- HOW TO COMPLETE THIS TASK -
Search the entries for the word "considered" and copy each line that has it.

- INFORMATION -
------------------------------------
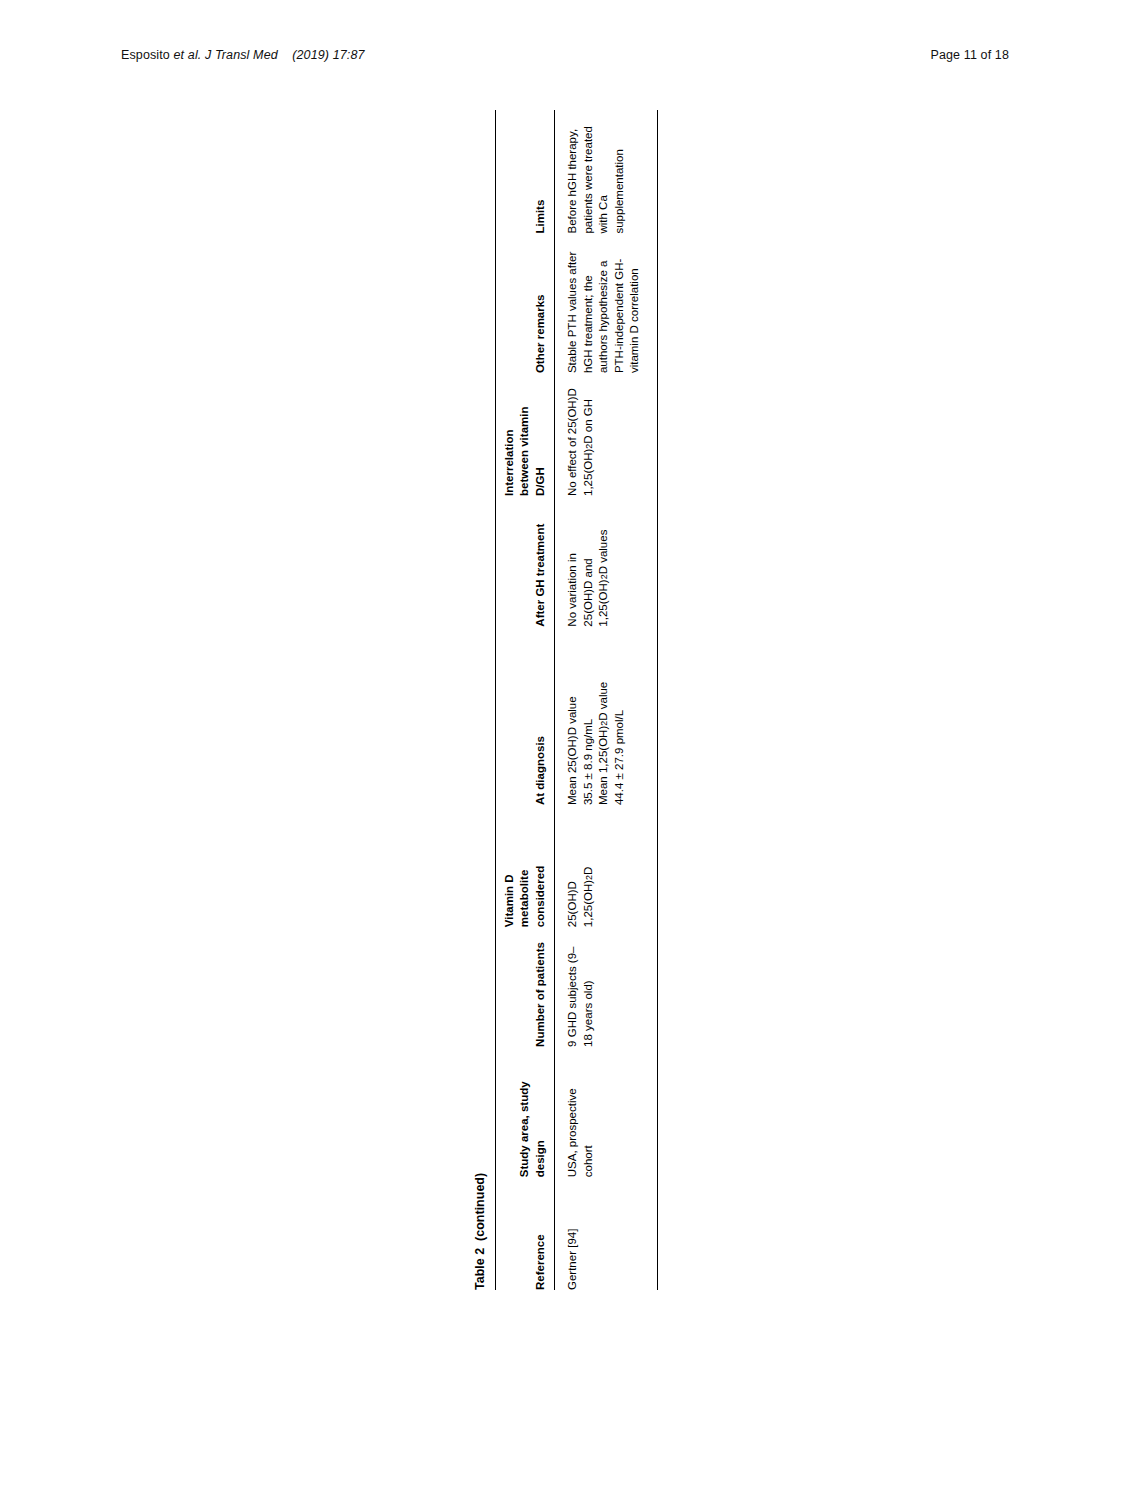Esposito et al. J Transl Med (2019) 17:87
Page 11 of 18
Table 2 (continued)
| Reference | Study area, study design | Number of patients | Vitamin D metabolite considered | At diagnosis | After GH treatment | Interrelation between vitamin D/GH | Other remarks | Limits |
| --- | --- | --- | --- | --- | --- | --- | --- | --- |
| Gertner [ 94 ] | USA, prospective cohort | 9 GHD subjects (9–18 years old) | 25(OH)D 1,25(OH) 2 D | Mean 25(OH)D value 35.5 ± 8.9 ng/mL Mean 1,25(OH) 2 D value 44.4 ± 27.9 pmol/L | No variation in 25(OH)D and 1,25(OH) 2 D values | No effect of 25(OH)D 1,25(OH) 2 D on GH | Stable PTH values after hGH treatment; the authors hypothesize a PTH-independent GH-vitamin D correlation | Before hGH therapy, patients were treated with Ca supplementation |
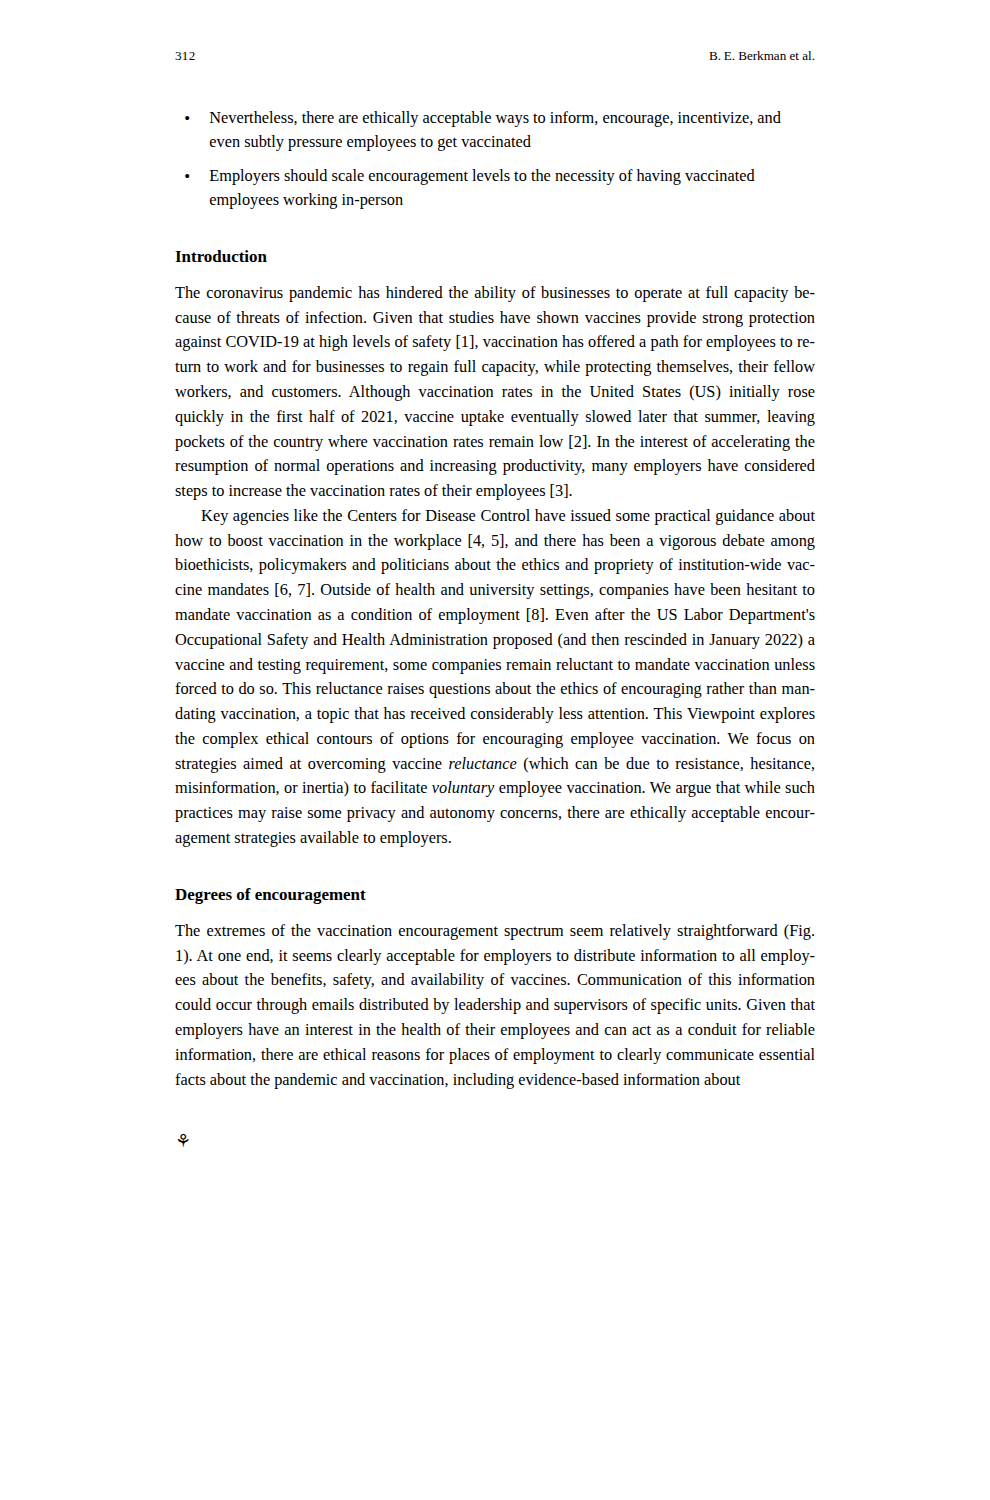312 B. E. Berkman et al.
Nevertheless, there are ethically acceptable ways to inform, encourage, incentivize, and even subtly pressure employees to get vaccinated
Employers should scale encouragement levels to the necessity of having vaccinated employees working in-person
Introduction
The coronavirus pandemic has hindered the ability of businesses to operate at full capacity because of threats of infection. Given that studies have shown vaccines provide strong protection against COVID-19 at high levels of safety [1], vaccination has offered a path for employees to return to work and for businesses to regain full capacity, while protecting themselves, their fellow workers, and customers. Although vaccination rates in the United States (US) initially rose quickly in the first half of 2021, vaccine uptake eventually slowed later that summer, leaving pockets of the country where vaccination rates remain low [2]. In the interest of accelerating the resumption of normal operations and increasing productivity, many employers have considered steps to increase the vaccination rates of their employees [3].
Key agencies like the Centers for Disease Control have issued some practical guidance about how to boost vaccination in the workplace [4, 5], and there has been a vigorous debate among bioethicists, policymakers and politicians about the ethics and propriety of institution-wide vaccine mandates [6, 7]. Outside of health and university settings, companies have been hesitant to mandate vaccination as a condition of employment [8]. Even after the US Labor Department's Occupational Safety and Health Administration proposed (and then rescinded in January 2022) a vaccine and testing requirement, some companies remain reluctant to mandate vaccination unless forced to do so. This reluctance raises questions about the ethics of encouraging rather than mandating vaccination, a topic that has received considerably less attention. This Viewpoint explores the complex ethical contours of options for encouraging employee vaccination. We focus on strategies aimed at overcoming vaccine reluctance (which can be due to resistance, hesitance, misinformation, or inertia) to facilitate voluntary employee vaccination. We argue that while such practices may raise some privacy and autonomy concerns, there are ethically acceptable encouragement strategies available to employers.
Degrees of encouragement
The extremes of the vaccination encouragement spectrum seem relatively straightforward (Fig. 1). At one end, it seems clearly acceptable for employers to distribute information to all employees about the benefits, safety, and availability of vaccines. Communication of this information could occur through emails distributed by leadership and supervisors of specific units. Given that employers have an interest in the health of their employees and can act as a conduit for reliable information, there are ethical reasons for places of employment to clearly communicate essential facts about the pandemic and vaccination, including evidence-based information about
⚘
------------------------------------
- SOLUTION FOR THIS EXERCISE -
| Reference | Study area, study design | Number of patients | Vitamin D metabolite considered | At diagnosis | After GH treatment | Interrelation between vitamin D/GH | Other remarks | Limits |
The coronavirus pandemic has hindered the ability of businesses to operate at full capacity because of threats of infection. Given that studies have shown vaccines provide strong protection against COVID-19 at high levels of safety [1], vaccination has offered a path for employees to return to work and for businesses to regain full capacity, while protecting themselves, their fellow workers, and customers. Although vaccination rates in the United States (US) initially rose quickly in the first half of 2021, vaccine uptake eventually slowed later that summer, leaving pockets of the country where vaccination rates remain low [2]. In the interest of accelerating the resumption of normal operations and increasing productivity, many employers have considered steps to increase the vaccination rates of their employees [3].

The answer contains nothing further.